Behind the scenes, massive financial institutions called market makers facilitate your trades. They ensure you can buy or sell instantly without waiting for another individual human to manually match your exact order. In exchange for providing this convenience, they constantly buy stocks at the slightly lower "Bid" price and immediately sell them to other investors at the slightly higher "Ask" price. They pocket the spread as pure profit, skimming pennies off millions of trades a day.

Real-World Example

The 2001 Shift to Decimalization
Before 2001, the U.S. stock market didn't price shares in pennies; it priced them in fractions. The absolute smallest bid/ask spread legally allowed was 1/16th of a dollar (about 6.25 cents). This meant market makers locked in a 6-cent profit on every single trade, costing retail investors billions in hidden fees.

In 2001, the SEC legally forced the markets to switch to "decimalization" (pricing stocks in actual pennies).¹ This move instantly shrank the standard minimum spread from 6.25 cents down to just 1 penny, drastically reducing the hidden costs of trading for everyday investors.

How Does the Spread Measure Market Liquidity?

The spread is not just a hidden fee - it is a massive indicator of risk. It tells you exactly how easy or difficult it will be to sell your investment in an emergency, a concept known as market liquidity.

If a stock is heavily traded by millions of people every single day, the gap between the buyers and sellers becomes razor-thin. If a stock is virtually unknown and no one wants to buy it, the gap widens drastically to compensate for the lack of trading volume.

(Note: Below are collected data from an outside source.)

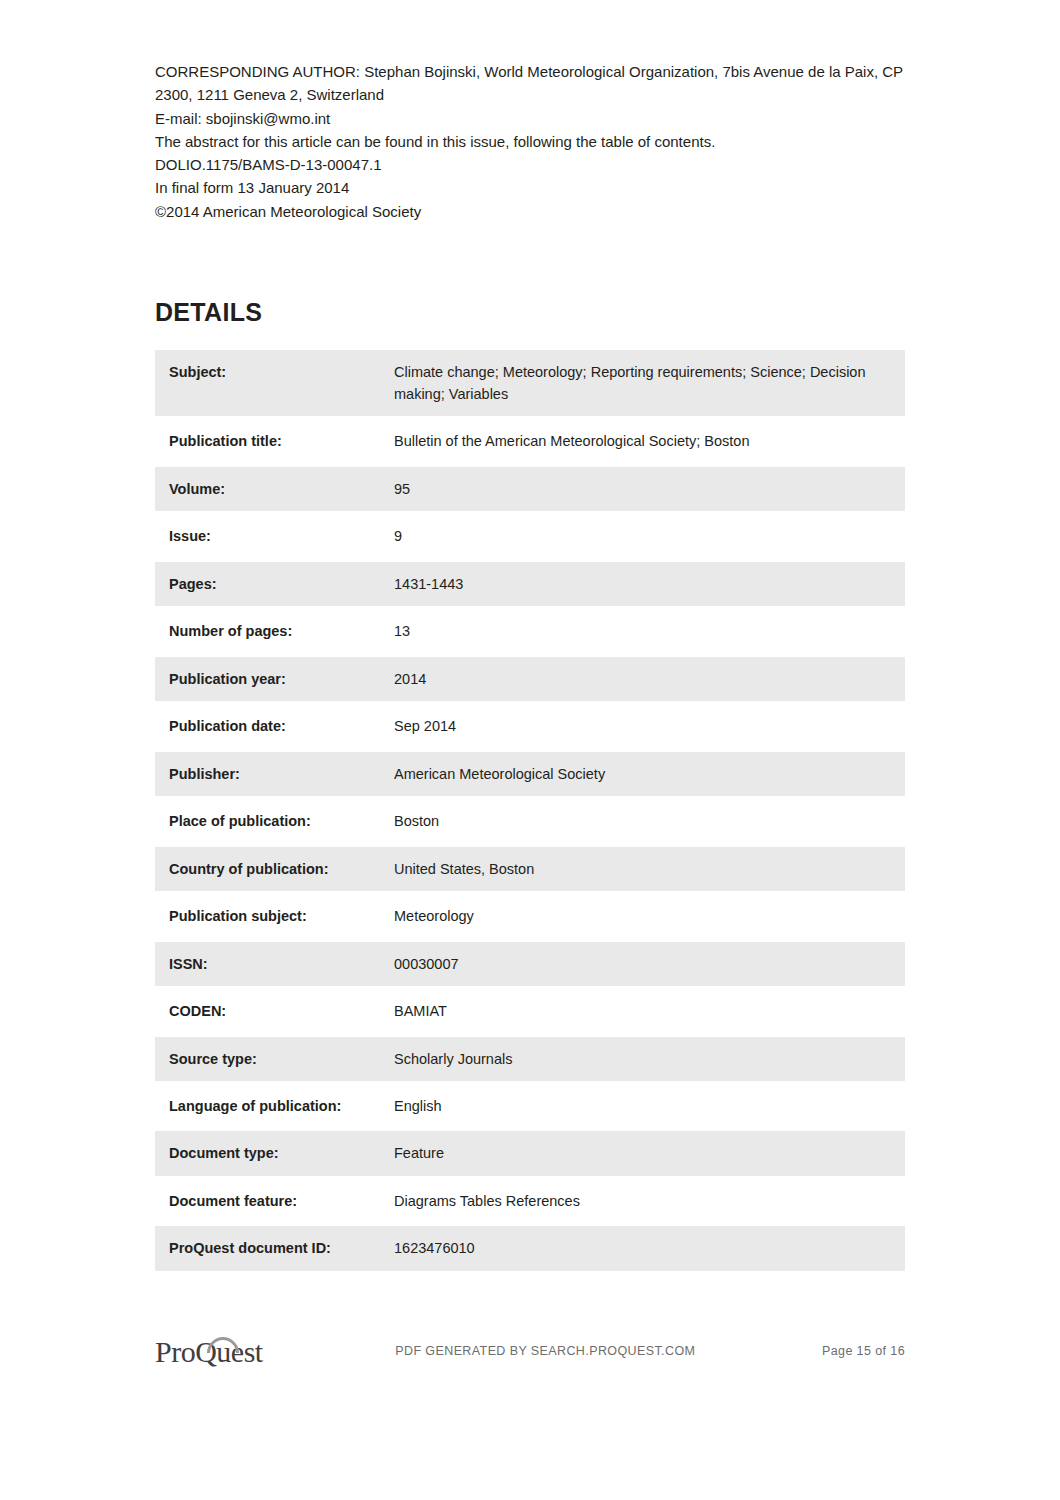CORRESPONDING AUTHOR: Stephan Bojinski, World Meteorological Organization, 7bis Avenue de la Paix, CP 2300, 1211 Geneva 2, Switzerland
E-mail: sbojinski@wmo.int
The abstract for this article can be found in this issue, following the table of contents.
DOLIO.1175/BAMS-D-13-00047.1
In final form 13 January 2014
©2014 American Meteorological Society
DETAILS
| Subject: | Climate change; Meteorology; Reporting requirements; Science; Decision making; Variables |
| Publication title: | Bulletin of the American Meteorological Society; Boston |
| Volume: | 95 |
| Issue: | 9 |
| Pages: | 1431-1443 |
| Number of pages: | 13 |
| Publication year: | 2014 |
| Publication date: | Sep 2014 |
| Publisher: | American Meteorological Society |
| Place of publication: | Boston |
| Country of publication: | United States, Boston |
| Publication subject: | Meteorology |
| ISSN: | 00030007 |
| CODEN: | BAMIAT |
| Source type: | Scholarly Journals |
| Language of publication: | English |
| Document type: | Feature |
| Document feature: | Diagrams Tables References |
| ProQuest document ID: | 1623476010 |
Pro Quest
PDF GENERATED BY SEARCH.PROQUEST.COM
Page 15 of 16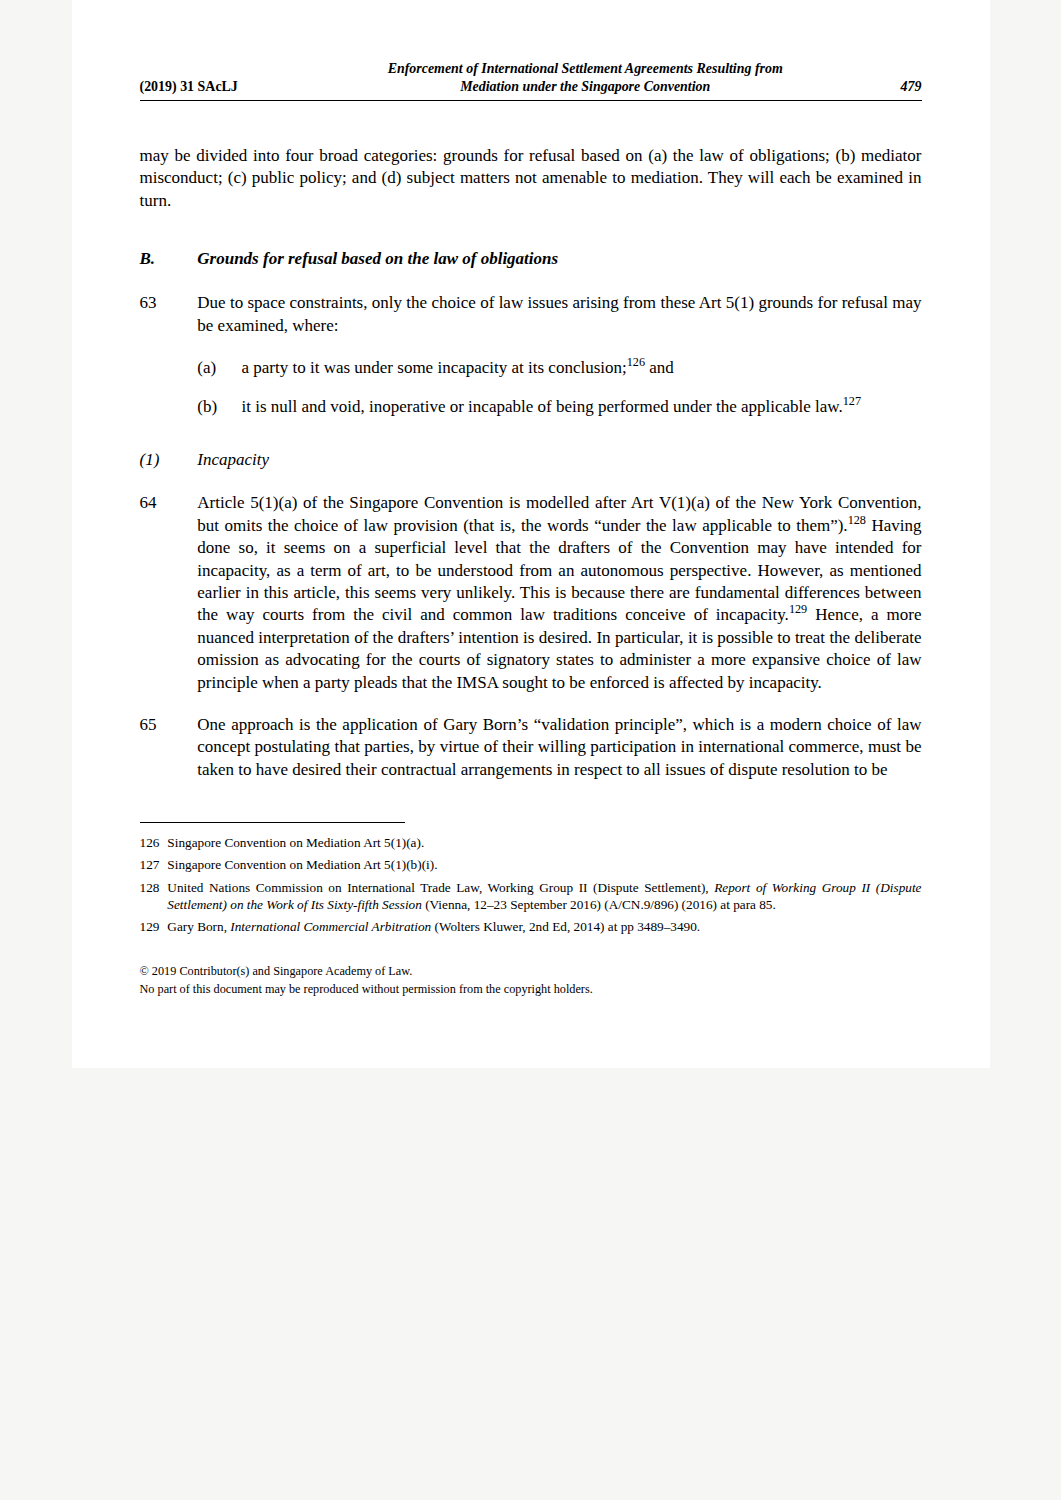| (2019) 31 SAcLJ | Enforcement of International Settlement Agreements Resulting from Mediation under the Singapore Convention | 479 |
may be divided into four broad categories: grounds for refusal based on (a) the law of obligations; (b) mediator misconduct; (c) public policy; and (d) subject matters not amenable to mediation. They will each be examined in turn.
B. Grounds for refusal based on the law of obligations
63 Due to space constraints, only the choice of law issues arising from these Art 5(1) grounds for refusal may be examined, where:
(a) a party to it was under some incapacity at its conclusion;126 and
(b) it is null and void, inoperative or incapable of being performed under the applicable law.127
(1) Incapacity
64 Article 5(1)(a) of the Singapore Convention is modelled after Art V(1)(a) of the New York Convention, but omits the choice of law provision (that is, the words “under the law applicable to them”).128 Having done so, it seems on a superficial level that the drafters of the Convention may have intended for incapacity, as a term of art, to be understood from an autonomous perspective. However, as mentioned earlier in this article, this seems very unlikely. This is because there are fundamental differences between the way courts from the civil and common law traditions conceive of incapacity.129 Hence, a more nuanced interpretation of the drafters’ intention is desired. In particular, it is possible to treat the deliberate omission as advocating for the courts of signatory states to administer a more expansive choice of law principle when a party pleads that the IMSA sought to be enforced is affected by incapacity.
65 One approach is the application of Gary Born’s “validation principle”, which is a modern choice of law concept postulating that parties, by virtue of their willing participation in international commerce, must be taken to have desired their contractual arrangements in respect to all issues of dispute resolution to be
126 Singapore Convention on Mediation Art 5(1)(a).
127 Singapore Convention on Mediation Art 5(1)(b)(i).
128 United Nations Commission on International Trade Law, Working Group II (Dispute Settlement), Report of Working Group II (Dispute Settlement) on the Work of Its Sixty-fifth Session (Vienna, 12–23 September 2016) (A/CN.9/896) (2016) at para 85.
129 Gary Born, International Commercial Arbitration (Wolters Kluwer, 2nd Ed, 2014) at pp 3489–3490.
© 2019 Contributor(s) and Singapore Academy of Law.
No part of this document may be reproduced without permission from the copyright holders.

Spread TypeExample StockThe Bid (Buyer)The Ask (Seller)The Spread (Gap)
Tight SpreadMassive Tech Giant$150.00$150.01$0.01 (Highly Liquid)
Wide SpreadUnknown Startup$2.00$2.50$0.50 (Highly Illiquid)

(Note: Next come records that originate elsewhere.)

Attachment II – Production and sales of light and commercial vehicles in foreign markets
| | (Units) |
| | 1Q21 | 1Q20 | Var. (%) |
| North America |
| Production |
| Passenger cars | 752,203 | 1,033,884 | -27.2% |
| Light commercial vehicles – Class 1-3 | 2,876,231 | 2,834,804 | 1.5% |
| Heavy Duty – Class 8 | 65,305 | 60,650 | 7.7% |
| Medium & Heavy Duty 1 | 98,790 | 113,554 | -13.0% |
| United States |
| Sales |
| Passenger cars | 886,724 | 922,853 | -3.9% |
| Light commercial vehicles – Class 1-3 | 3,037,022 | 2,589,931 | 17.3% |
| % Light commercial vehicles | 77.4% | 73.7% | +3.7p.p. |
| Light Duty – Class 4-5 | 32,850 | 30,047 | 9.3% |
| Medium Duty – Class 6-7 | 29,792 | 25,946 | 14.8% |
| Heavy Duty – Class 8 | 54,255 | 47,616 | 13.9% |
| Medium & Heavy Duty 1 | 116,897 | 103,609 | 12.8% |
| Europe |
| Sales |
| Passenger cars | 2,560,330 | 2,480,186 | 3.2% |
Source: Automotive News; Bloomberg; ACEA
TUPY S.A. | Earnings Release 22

Note: This is a simplified, hypothetical example created strictly for educational purposes.

Red Flags & Pitfalls

The Penny Stock Trap
When beginners look at tiny, unknown companies trading for a few dollars, they often completely ignore the spread. If a penny stock has a Bid of $1.00 and an Ask of $1.10, that 10-cent spread might look harmless on the surface.

However, mathematically, that is a massive 10% hidden fee. If you buy at the $1.10 Ask, the current market value you could immediately sell it for (the Bid) is only $1.00. You instantly lose 10% of your money the exact second you click "buy," meaning the stock has to surge 10% in price just for you to break even.

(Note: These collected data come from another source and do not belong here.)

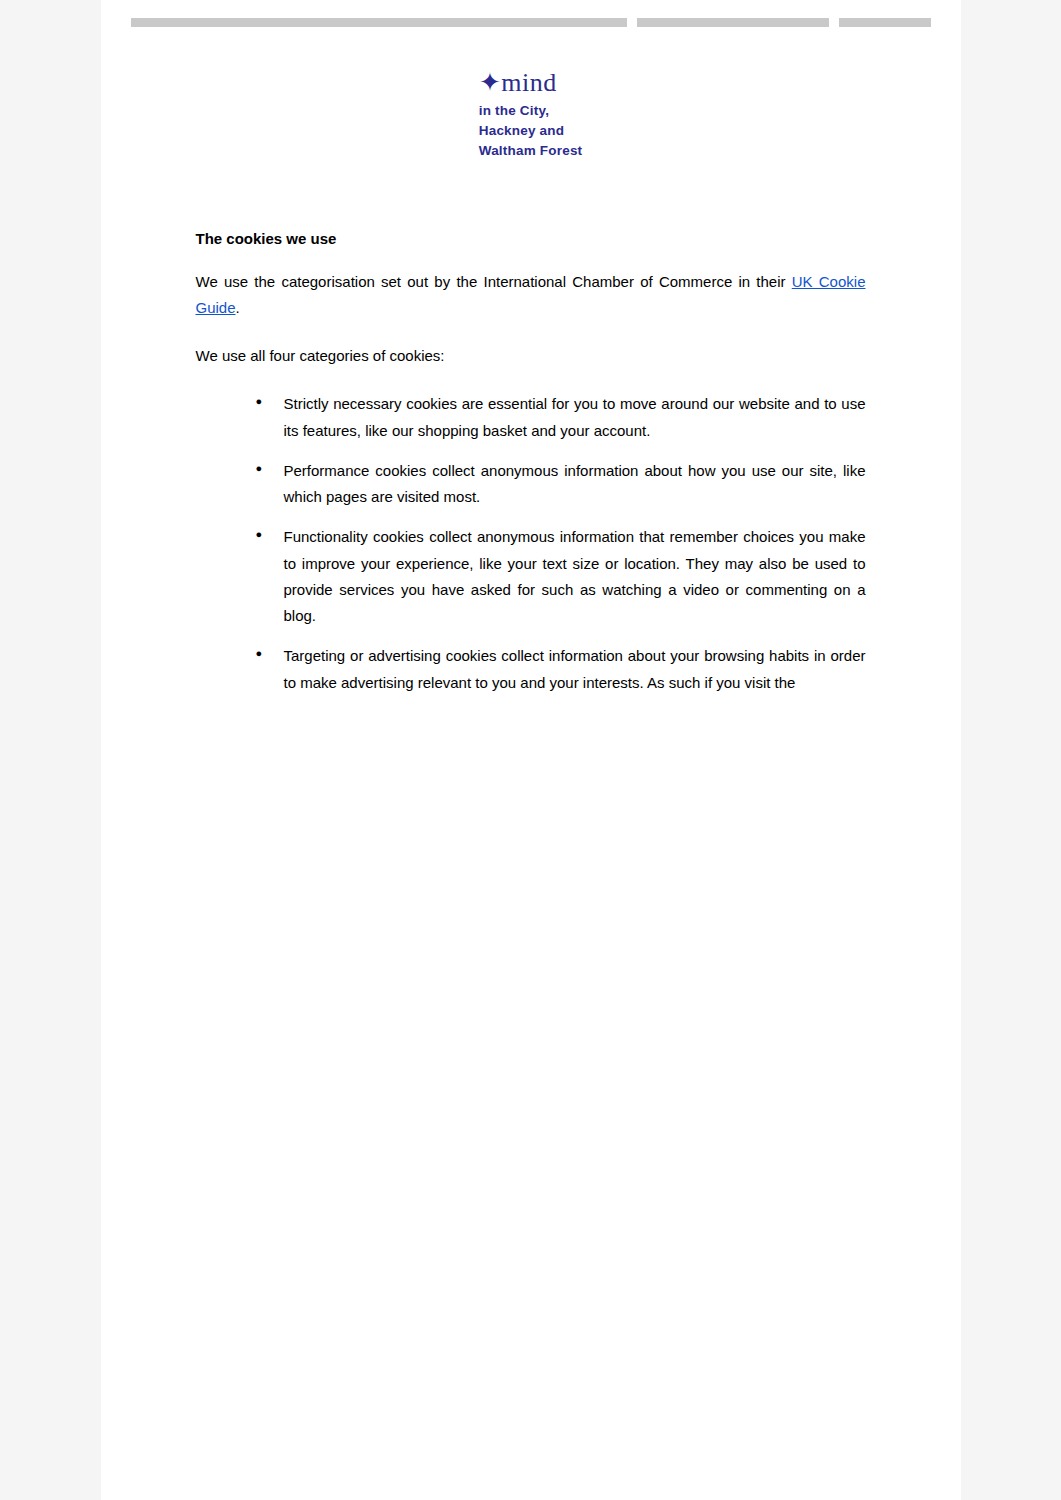✦mind in the City,
Hackney and
Waltham Forest
The cookies we use
We use the categorisation set out by the International Chamber of Commerce in their UK Cookie Guide.
We use all four categories of cookies:
Strictly necessary cookies are essential for you to move around our website and to use its features, like our shopping basket and your account.
Performance cookies collect anonymous information about how you use our site, like which pages are visited most.
Functionality cookies collect anonymous information that remember choices you make to improve your experience, like your text size or location. They may also be used to provide services you have asked for such as watching a video or commenting on a blog.
Targeting or advertising cookies collect information about your browsing habits in order to make advertising relevant to you and your interests. As such if you visit the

The TL;DR for the Bid/Ask Spread

At a Glance

  • The Core Concept: The Bid is the absolute highest price a buyer is willing to pay, and the Ask is the absolute lowest price a seller is willing to accept. The spread is the mathematical gap between them.
  • The Order Book: Bid and Ask prices are simply resting market orders from other investors who are waiting for someone to match their exact price target.
  • The Hidden Fee: The spread is essentially the invisible transaction fee of the stock market. It is exactly how market makers profit and how brokerages can afford to offer "zero commission" trades.
  • The Liquidity Warning: A tight spread (like 1 cent) means a stock is highly liquid and easily traded. A wide spread is a massive red flag indicating the stock is highly illiquid, acting as a huge hidden penalty the second you buy it.